5 Ways An Interview Can Go HORRIBLY WRONG And What To Do When It Does

Nothing is worse than the sinking feeling you get after an interview. When you know that you didn’t quite say what you wanted to, and your nerves got the better of you. 

Everyone is capable of making mistakes. 

With a world full of people scrambling for their ideal job, you’re not always going to get it the first time around. But, understanding what can go in an interview ahead of the game is a good start. 

Here is our guide to how to deal with an interview that has gone horribly wrong.

  1. Stage Fright

Sometimes even with excellent preparation for an interview, our nerves get the better of us. 

You arrived at your interview with confidence, ready to answer questions and ask them. However, you didn’t take into account the pressure that your subconscious had been secretly pondering in the background. 

You start to babble, muddle your words and misinterpret the question you were so prepared to answer 15 minutes ago. Terminology starts to get mixed up, and you’re left knowing that the job you dreamed of is quickly slipping out of your hands. 

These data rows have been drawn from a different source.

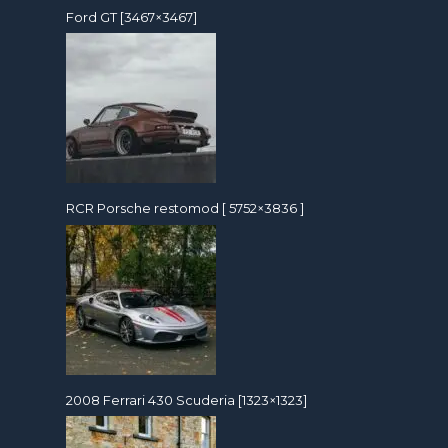
Ford GT [3467×3467]
RCR Porsche restomod [ 5752×3836 ]
2008 Ferrari 430 Scuderia [1323×1323]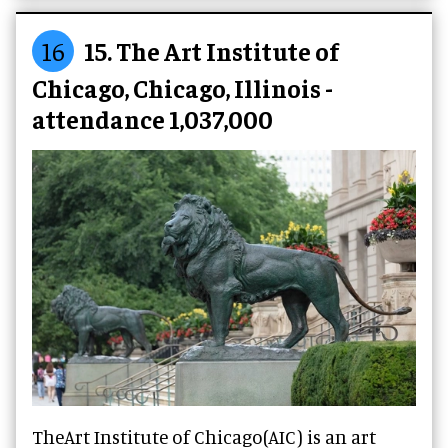
16
15. The Art Institute of
Chicago, Chicago, Illinois -
attendance 1,037,000
TheArt Institute of Chicago(AIC) is an art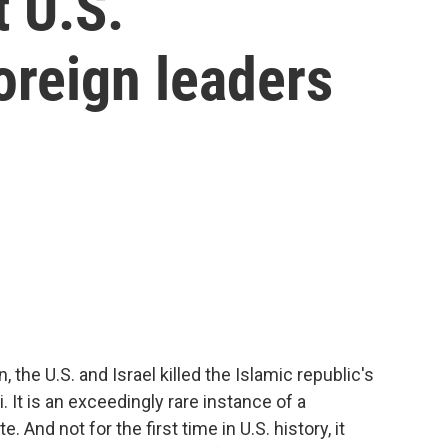
 U.S.
oreign leaders
n, the U.S. and Israel killed the Islamic republic's
 It is an exceedingly rare instance of a
. And not for the first time in U.S. history, it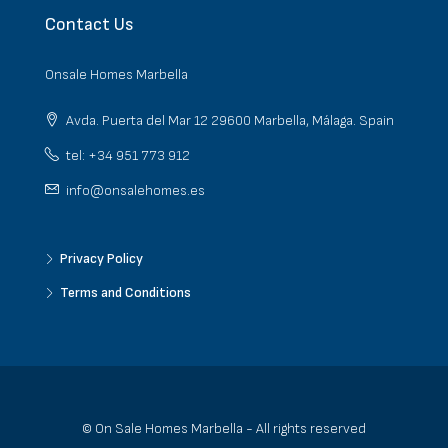
Contact Us
Onsale Homes Marbella
Avda. Puerta del Mar 12 29600 Marbella, Málaga. Spain
tel: +34 951 773 912
info@onsalehomes.es
Privacy Policy
Terms and Conditions
© On Sale Homes Marbella - All rights reserved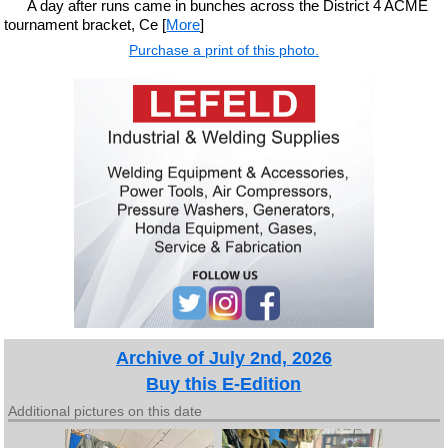
A day after runs came in bunches across the District 4 ACME
tournament bracket, Ce [
More
]
Purchase a print of this photo.
Archive of July 2nd, 2026
Buy this E-Edition
Additional pictures on this date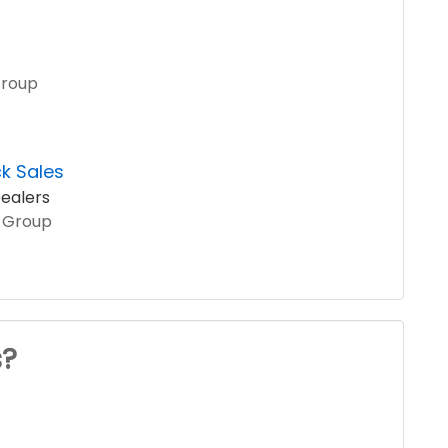
Group
k Sales
ealers
o Group
s?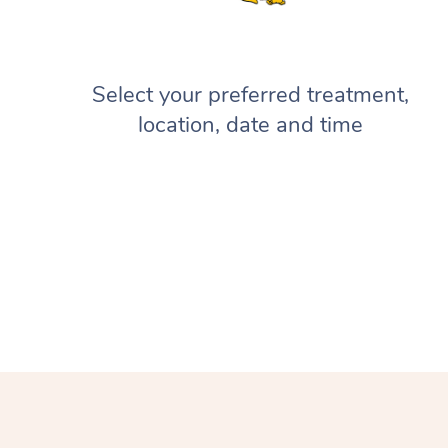
Select your preferred treatment,
location, date and time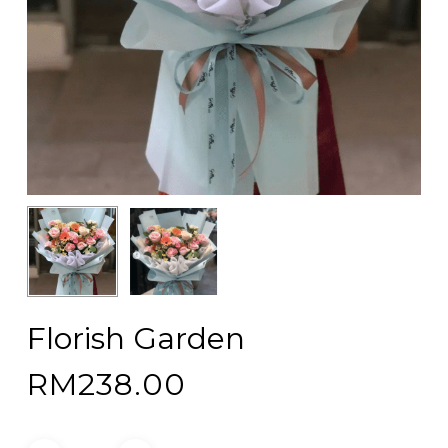
Florish Garden
RM
238.00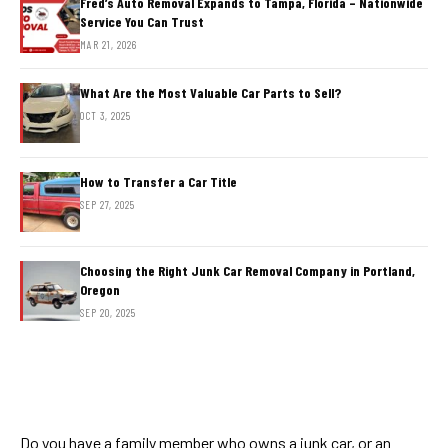
Fred’s Auto Removal Expands to Tampa, Florida – Nationwide
Service You Can Trust
MAR 21, 2026
What Are the Most Valuable Car Parts to Sell?
OCT 3, 2025
How to Transfer a Car Title
SEP 27, 2025
Choosing the Right Junk Car Removal Company in Portland,
Oregon
SEP 20, 2025
Do you have a family member who owns a junk car, or an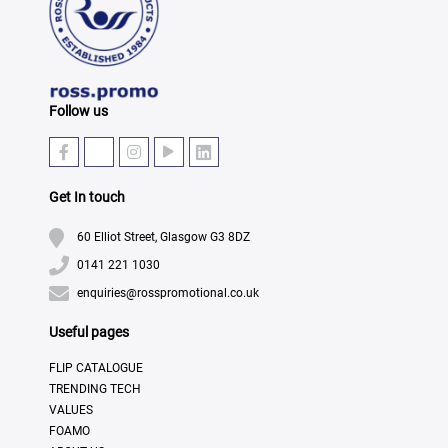
Follow us
Get In touch
60 Elliot Street, Glasgow G3 8DZ
0141 221 1030
enquiries@rosspromotional.co.uk
Useful pages
FLIP CATALOGUE
TRENDING TECH
VALUES
FOAMO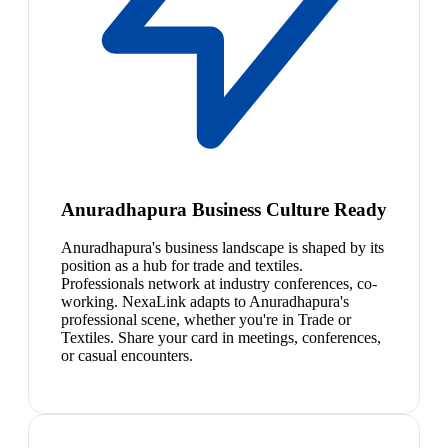
Anuradhapura Business Culture Ready
Anuradhapura's business landscape is shaped by its
position as a hub for trade and textiles.
Professionals network at industry conferences, co-
working. NexaLink adapts to Anuradhapura's
professional scene, whether you're in Trade or
Textiles. Share your card in meetings, conferences,
or casual encounters.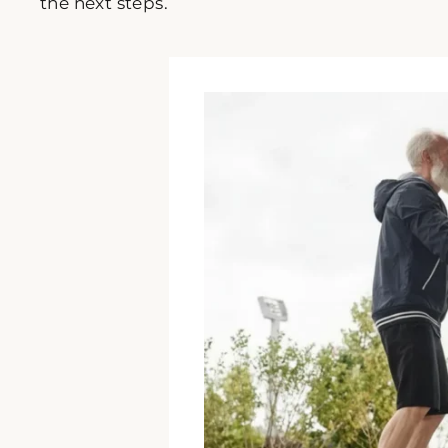
the next steps.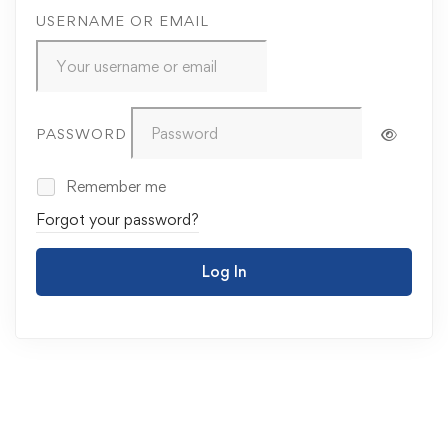
USERNAME OR EMAIL
PASSWORD
Remember me
Forgot your password?
Log In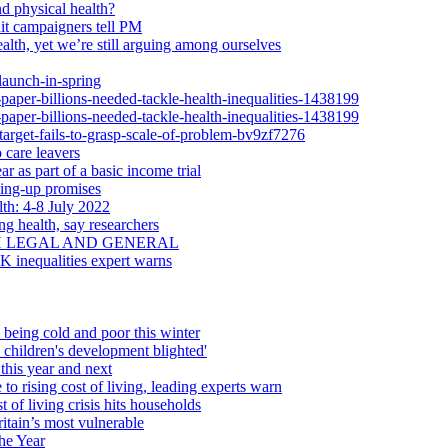
d physical health?
dit campaigners tell PM
alth, yet we’re still arguing among ourselves
launch-in-spring
-paper-billions-needed-tackle-health-inequalities-1438199
-paper-billions-needed-tackle-health-inequalities-1438199
-target-fails-to-grasp-scale-of-problem-bv9zf7276
 care leavers
r as part of a basic income trial
ling-up promises
th: 4-8 July 2022
ng health, say researchers
H LEGAL AND GENERAL
UK inequalities expert warns
 being cold and poor this winter
d children's development blighted'
this year and next
 to rising cost of living, leading experts warn
 of living crisis hits households
itain’s most vulnerable
he Year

Honesty is always the best policy. So don’t be afraid to mention your pre-interview jitters. You can briefly explain to the interviewer that you are excited about the possibility of getting the role, and this idea alone is making you feel nervous. 

The most likely scenario is that your future employer will be empathetic to your situation. They are human, after all. So, try to relax. Take a deep breath, gather your thoughts and have a drink of water to calm you down. 

2. You don’t have all the answers

Not knowing how to answer a question doesn’t make you a failure. If you aren’t sure about something, you can ask for clarity from the interviewer. 

It’s also worth bearing in mind that you don’t have to answer straight away! You can take a moment to think before answering – it might just show the employer that you can keep calm under pressure.

Taking time to practice common interview questions ahead of the day will help you get a feel of what to expect. It will also serve you well to do some research on the company beforehand too.

Please have a look at our 10 Commonly Asked Questions At A Job Interview blog to give you an idea. 

3. You can’t think of any questions to ask

Ahead of your interview, it is in your interest to know what the company is looking for, and what you can, in turn, offer them. 

So get Googling. Try and find out what makes the company tick, ethos and history. 

Preparation is your key to success. Not knowing what to ask makes you look disinterested. So get in the groundwork, and look to the company’s future and yours. Which direction is the company going in? What development pathways are available to you? 

Having a notebook with you isn’t cheating either. It’s a tool, use it!

4. Oversharing

Making an outstanding first impression on an employer is a pretty good way of gaining a positive outcome. Showing that you are professional, formal and looking for a career is going to stand you in good stead.

Oversharing in an interview is a recipe for disaster. 

Your employer doesn’t need to have an insight into your personal life. They don’t want to have intimate details of last weekend or your previous dabblings with illicit substances. Mr Saunders certainly doesn’t need to know that your previous boss was awful. 

Keep your answers fresh, positive and professional at all times. 

5. Underselling yourself

Shying away from letting an employer know where you have excelled in a position is a classic mistake to make in an interview. Giving examples of where you shine is something an employer wants to know. 

Finding a balance between overconfidence and humility is a tricky rope to walk. However, it is possible. 

Having a good reputation at delivering a project and having a positive outcome adds to your hireability. So don’t be afraid to talk about your strengths. 

The bottom line

Giving yourself time to prepare, research and to relax are great ways to avoid an interview going badly. So charge your batteries and go into your next interview with a positive mindset, and anxiety-reducing techniques to secure your next career move.